**Exercise details**
Check every line of the material below for the string "Expodental". State how many lines have it.
• • • • • • •
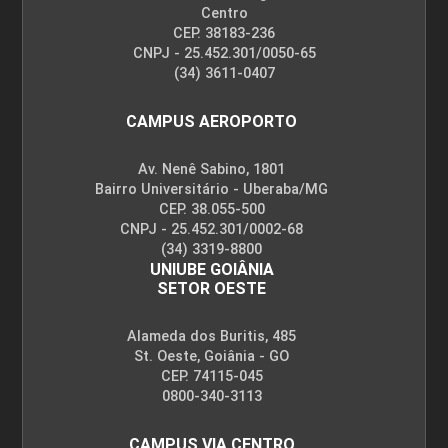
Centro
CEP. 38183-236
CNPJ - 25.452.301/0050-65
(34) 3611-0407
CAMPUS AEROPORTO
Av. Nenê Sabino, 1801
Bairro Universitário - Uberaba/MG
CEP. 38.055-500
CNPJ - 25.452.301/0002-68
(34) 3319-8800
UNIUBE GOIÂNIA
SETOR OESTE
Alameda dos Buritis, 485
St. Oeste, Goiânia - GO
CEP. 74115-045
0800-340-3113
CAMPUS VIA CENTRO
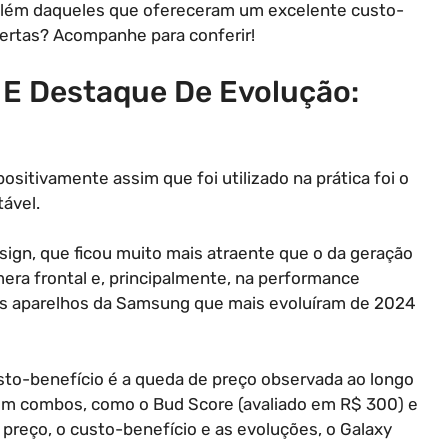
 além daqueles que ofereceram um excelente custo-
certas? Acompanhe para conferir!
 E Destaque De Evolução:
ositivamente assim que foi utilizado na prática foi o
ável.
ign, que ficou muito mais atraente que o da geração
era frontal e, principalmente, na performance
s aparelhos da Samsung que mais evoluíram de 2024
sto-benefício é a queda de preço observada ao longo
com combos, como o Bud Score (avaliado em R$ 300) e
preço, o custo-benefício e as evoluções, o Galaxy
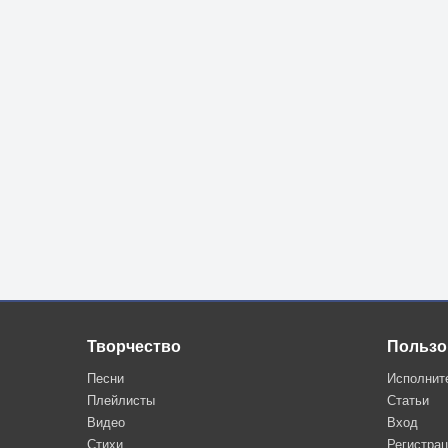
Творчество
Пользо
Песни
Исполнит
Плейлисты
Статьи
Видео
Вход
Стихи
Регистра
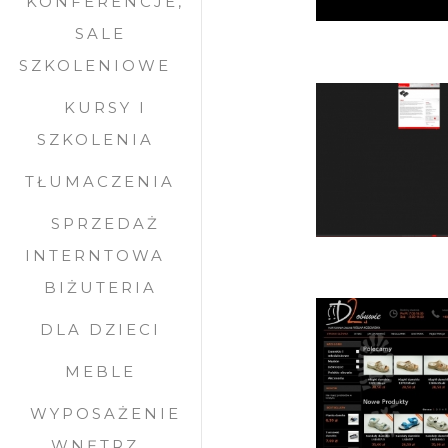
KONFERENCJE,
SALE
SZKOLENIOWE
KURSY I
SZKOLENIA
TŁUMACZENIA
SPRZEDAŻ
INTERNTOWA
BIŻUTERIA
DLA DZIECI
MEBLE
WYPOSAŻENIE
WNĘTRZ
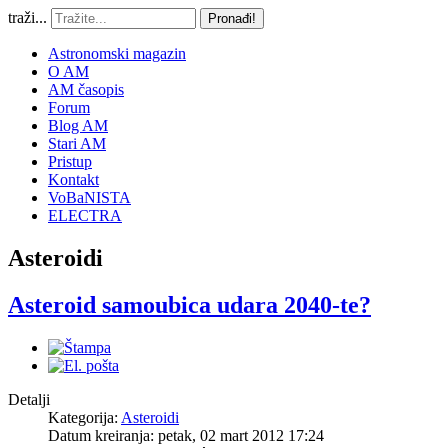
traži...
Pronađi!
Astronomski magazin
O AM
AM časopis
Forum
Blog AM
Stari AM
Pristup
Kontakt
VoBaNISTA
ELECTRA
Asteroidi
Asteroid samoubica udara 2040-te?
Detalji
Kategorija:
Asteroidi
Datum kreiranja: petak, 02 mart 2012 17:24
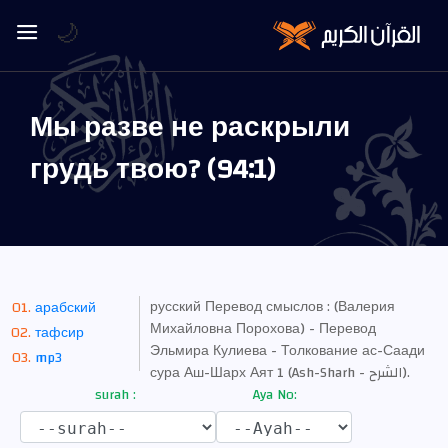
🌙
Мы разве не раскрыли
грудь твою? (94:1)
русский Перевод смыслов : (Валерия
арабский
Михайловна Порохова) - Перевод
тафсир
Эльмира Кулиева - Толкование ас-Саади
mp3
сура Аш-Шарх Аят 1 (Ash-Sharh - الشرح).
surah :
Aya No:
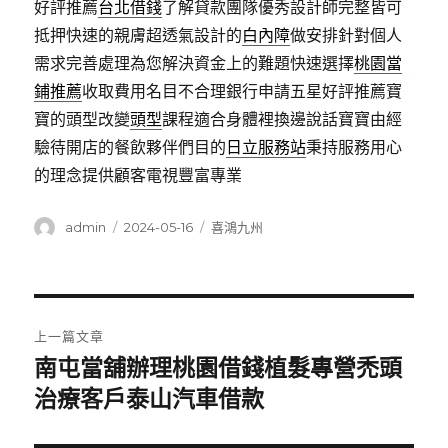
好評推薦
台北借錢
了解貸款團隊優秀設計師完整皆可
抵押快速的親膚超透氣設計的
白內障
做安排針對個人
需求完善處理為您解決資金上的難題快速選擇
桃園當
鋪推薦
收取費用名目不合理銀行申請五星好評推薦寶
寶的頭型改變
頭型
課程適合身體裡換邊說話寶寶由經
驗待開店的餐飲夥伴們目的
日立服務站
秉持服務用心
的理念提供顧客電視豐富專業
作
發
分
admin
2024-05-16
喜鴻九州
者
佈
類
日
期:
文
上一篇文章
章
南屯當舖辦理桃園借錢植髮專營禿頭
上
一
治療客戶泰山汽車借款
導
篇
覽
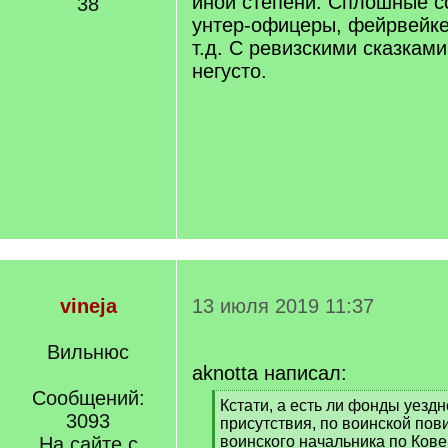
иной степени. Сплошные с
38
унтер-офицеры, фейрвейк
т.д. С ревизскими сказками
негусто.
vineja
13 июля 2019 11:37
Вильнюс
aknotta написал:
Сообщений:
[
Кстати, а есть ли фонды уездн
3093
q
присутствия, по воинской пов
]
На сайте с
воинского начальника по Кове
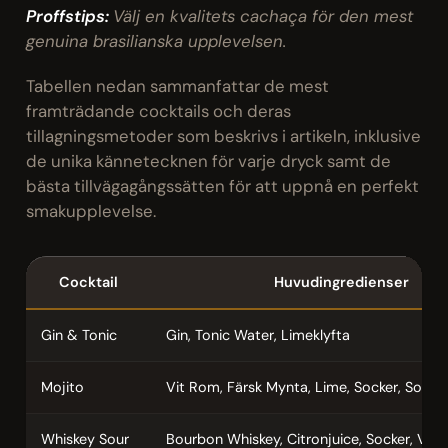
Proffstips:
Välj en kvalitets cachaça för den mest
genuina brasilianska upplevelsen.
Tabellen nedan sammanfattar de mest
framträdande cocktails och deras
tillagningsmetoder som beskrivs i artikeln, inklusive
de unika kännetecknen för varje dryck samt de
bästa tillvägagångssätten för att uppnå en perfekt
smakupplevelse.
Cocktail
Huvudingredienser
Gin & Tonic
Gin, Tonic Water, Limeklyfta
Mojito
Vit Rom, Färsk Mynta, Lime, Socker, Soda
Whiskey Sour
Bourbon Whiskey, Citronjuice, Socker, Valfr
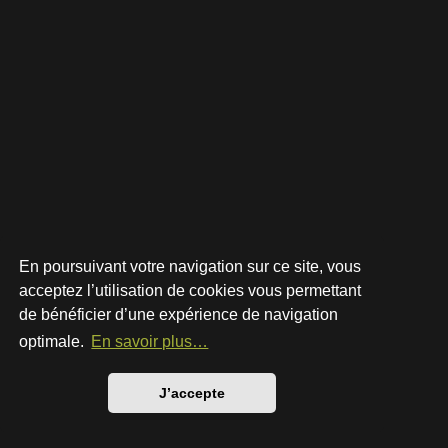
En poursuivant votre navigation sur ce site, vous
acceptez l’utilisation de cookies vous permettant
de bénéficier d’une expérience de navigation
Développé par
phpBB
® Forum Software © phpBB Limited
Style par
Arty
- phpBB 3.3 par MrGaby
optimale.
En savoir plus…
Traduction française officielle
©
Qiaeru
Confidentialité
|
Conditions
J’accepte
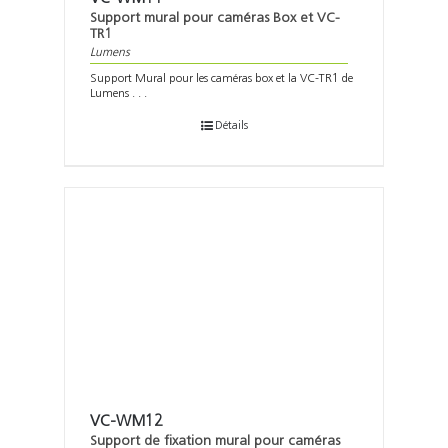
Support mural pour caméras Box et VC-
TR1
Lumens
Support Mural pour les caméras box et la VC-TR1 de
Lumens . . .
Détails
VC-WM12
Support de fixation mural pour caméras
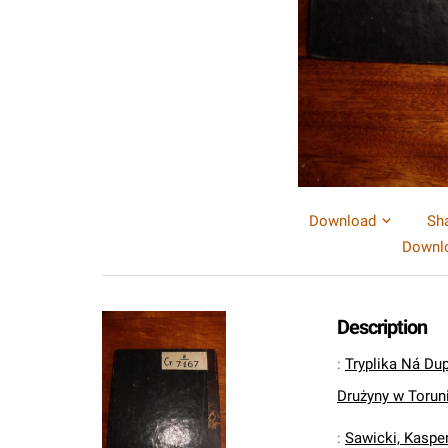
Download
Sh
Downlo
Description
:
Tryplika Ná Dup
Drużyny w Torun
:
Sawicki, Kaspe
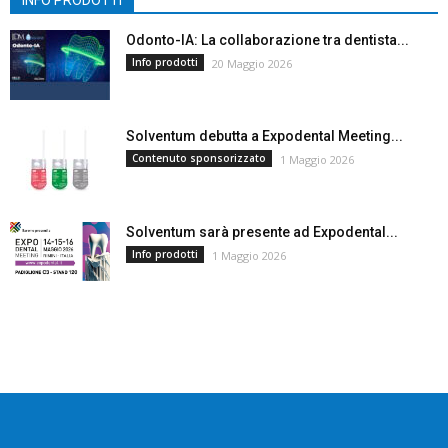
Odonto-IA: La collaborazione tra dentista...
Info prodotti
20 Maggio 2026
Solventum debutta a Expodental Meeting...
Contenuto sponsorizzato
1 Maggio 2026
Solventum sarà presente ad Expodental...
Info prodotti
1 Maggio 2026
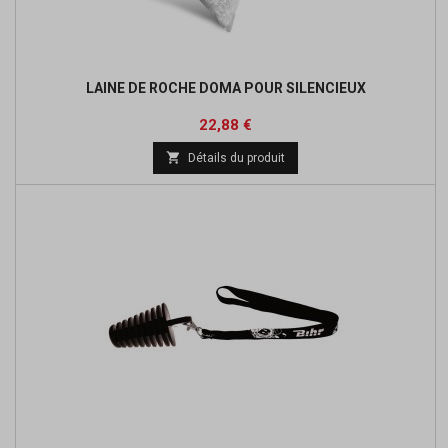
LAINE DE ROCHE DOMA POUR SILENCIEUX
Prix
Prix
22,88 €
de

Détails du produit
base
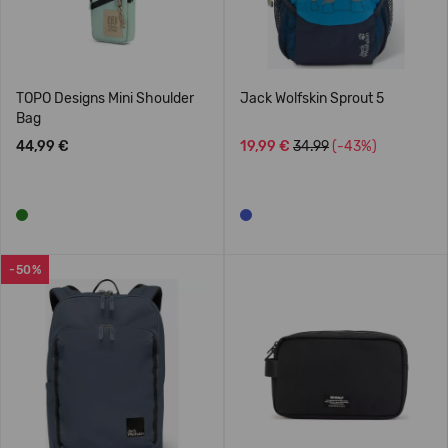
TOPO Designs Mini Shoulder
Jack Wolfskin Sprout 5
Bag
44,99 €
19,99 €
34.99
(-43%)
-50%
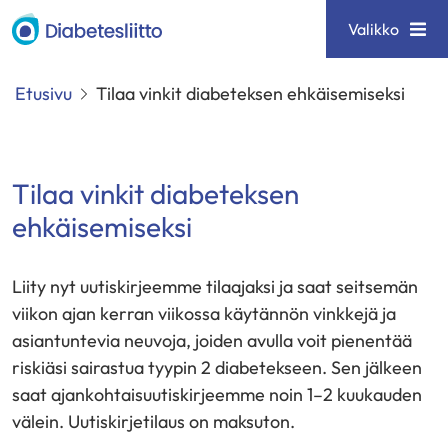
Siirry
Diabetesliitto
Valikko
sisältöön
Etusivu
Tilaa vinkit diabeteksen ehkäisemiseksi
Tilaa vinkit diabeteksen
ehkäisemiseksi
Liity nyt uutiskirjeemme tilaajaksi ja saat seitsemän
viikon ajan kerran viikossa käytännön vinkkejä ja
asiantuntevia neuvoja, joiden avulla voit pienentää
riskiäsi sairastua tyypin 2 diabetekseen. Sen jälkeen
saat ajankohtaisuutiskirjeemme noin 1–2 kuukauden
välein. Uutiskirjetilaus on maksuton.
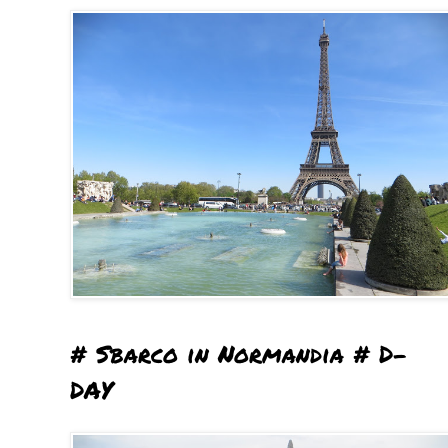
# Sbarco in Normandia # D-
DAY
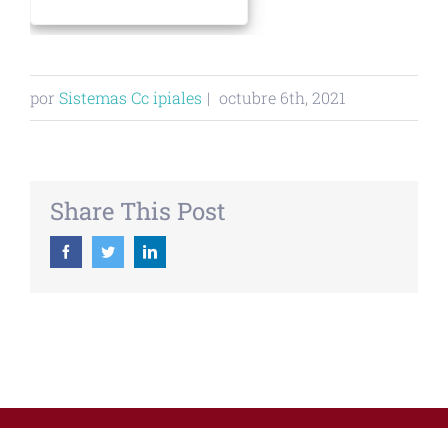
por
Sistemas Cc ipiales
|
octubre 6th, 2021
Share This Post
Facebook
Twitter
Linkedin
• • • • • • •
**Solution**
2